I have a nineteen year old!  That's crazy.

Speaking of teenagers...my mom gave this card to Jeff and I loved it.  There is such a learning curve that comes with raising teenagers.  It's a lovely and maddening age and it takes more work and time and love and patience than any other stage of parenting.  It can also be a lot of fun to see teens blossom into really awesome young adults, and I think keeping your eye on the bigger picture is also key to the "fun" word.  :)

The annual Memorial Day 5K run.  Jeff came in first.  He would definitely want me to write that.  Last year Matt tapped him on the shoulder as he flew past him, so this year Jeff ran himself into the ground to not let that happen again.  And Matt beat Abbey which is a new twist, but only because she played lacrosse this spring instead of crew, where the coach makes them run a gajillion miles every practice, so she wasn't in tip-top shape, or so she says.  And yes, Andrew, 9, ran the 5K with a time of 26.30.  HELLO!  I was nervous about letting him run and Jeff made it clear that if he was going to run with the "big kids" he was going to be on his own.
This is the same boy who came in almost last for all his cross country meets when he was just five years old.  He would give high fives to all the spectators and smile the entire race, looking for his fans in the crowd. 

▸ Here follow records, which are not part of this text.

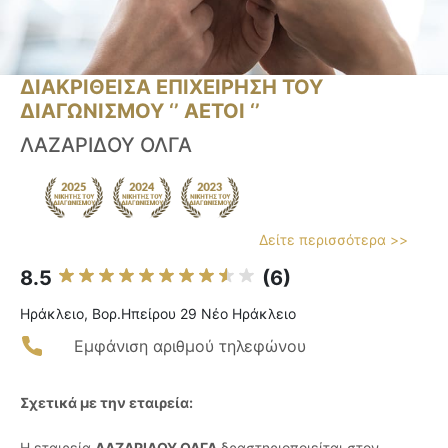
ΔΙΑΚΡΙΘΕΙΣΑ ΕΠΙΧΕΙΡΗΣΗ ΤΟΥ
ΔΙΑΓΩΝΙΣΜΟΥ ‘’ ΑΕΤΟΙ ‘’
ΛΑΖΑΡΙΔΟΥ ΟΛΓΑ
Δείτε περισσότερα >>
8.5
(6)
Ηράκλειο, Βορ.Ηπείρου 29 Νέο Ηράκλειο
Εμφάνιση αριθμού τηλεφώνου
Σχετικά με την εταιρεία:
Η εταιρεία
ΛΑΖΑΡΙΔΟΥ ΟΛΓΑ
δραστηριοποιείται στον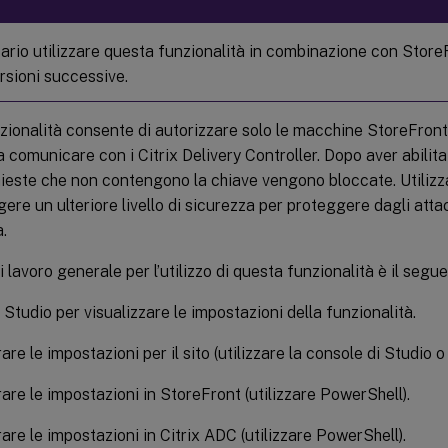
ario utilizzare questa funzionalità in combinazione con Store
rsioni successive.
ionalità consente di autorizzare solo le macchine StoreFront
 comunicare con i Citrix Delivery Controller. Dopo aver abilita
chieste che non contengono la chiave vengono bloccate. Utilizz
ere un ulteriore livello di sicurezza per proteggere dagli atta
a.
i lavoro generale per l’utilizzo di questa funzionalità è il segue
e Studio per visualizzare le impostazioni della funzionalità.
are le impostazioni per il sito (utilizzare la console di Studio 
are le impostazioni in StoreFront (utilizzare PowerShell).
are le impostazioni in Citrix ADC (utilizzare PowerShell).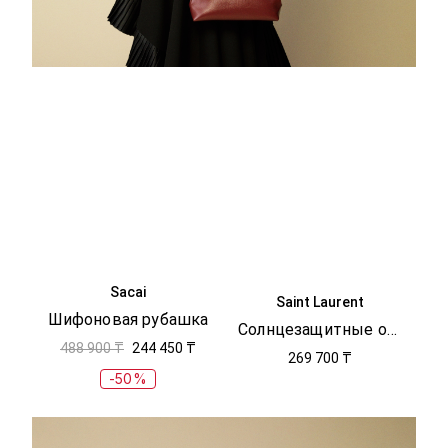
Sacai
Saint Laurent
Шифоновая рубашка
Солнцезащитные очки
488 900 ₸
244 450 ₸
269 700 ₸
-50%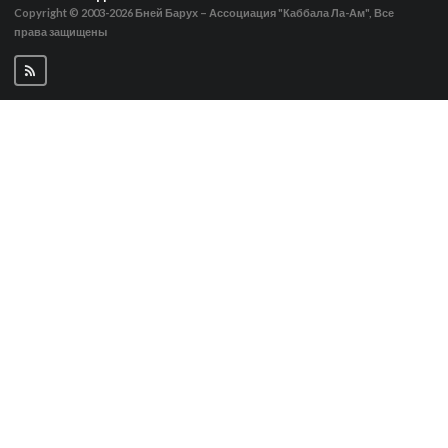
Copyright © 2003-2026
Бней Барух – Ассоциация "Каббала Ла-Ам", Все
права защищены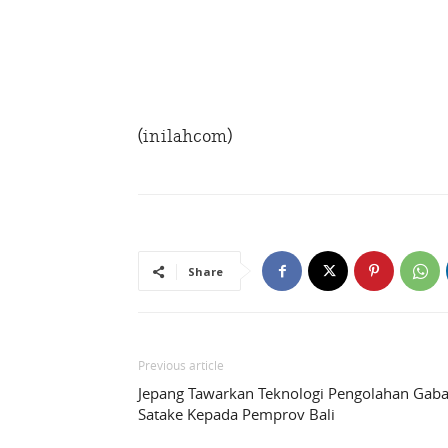
(inilahcom)
Share
Previous article
Jepang Tawarkan Teknologi Pengolahan Gab
Satake Kepada Pemprov Bali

 I don't think he really understood the "race" part back then.  And his legs didn't seem to be co-ordinated to bump it up a notch.  The next year he improved a tiny bit-he started to notice that a lot of the kids finished before him, and that frustrated him, but he didn't give up, he worked harder.  Every year he got a little better, those legs started working a little more gracefully and now in third grade he is an excellent runner.  We are so proud of him!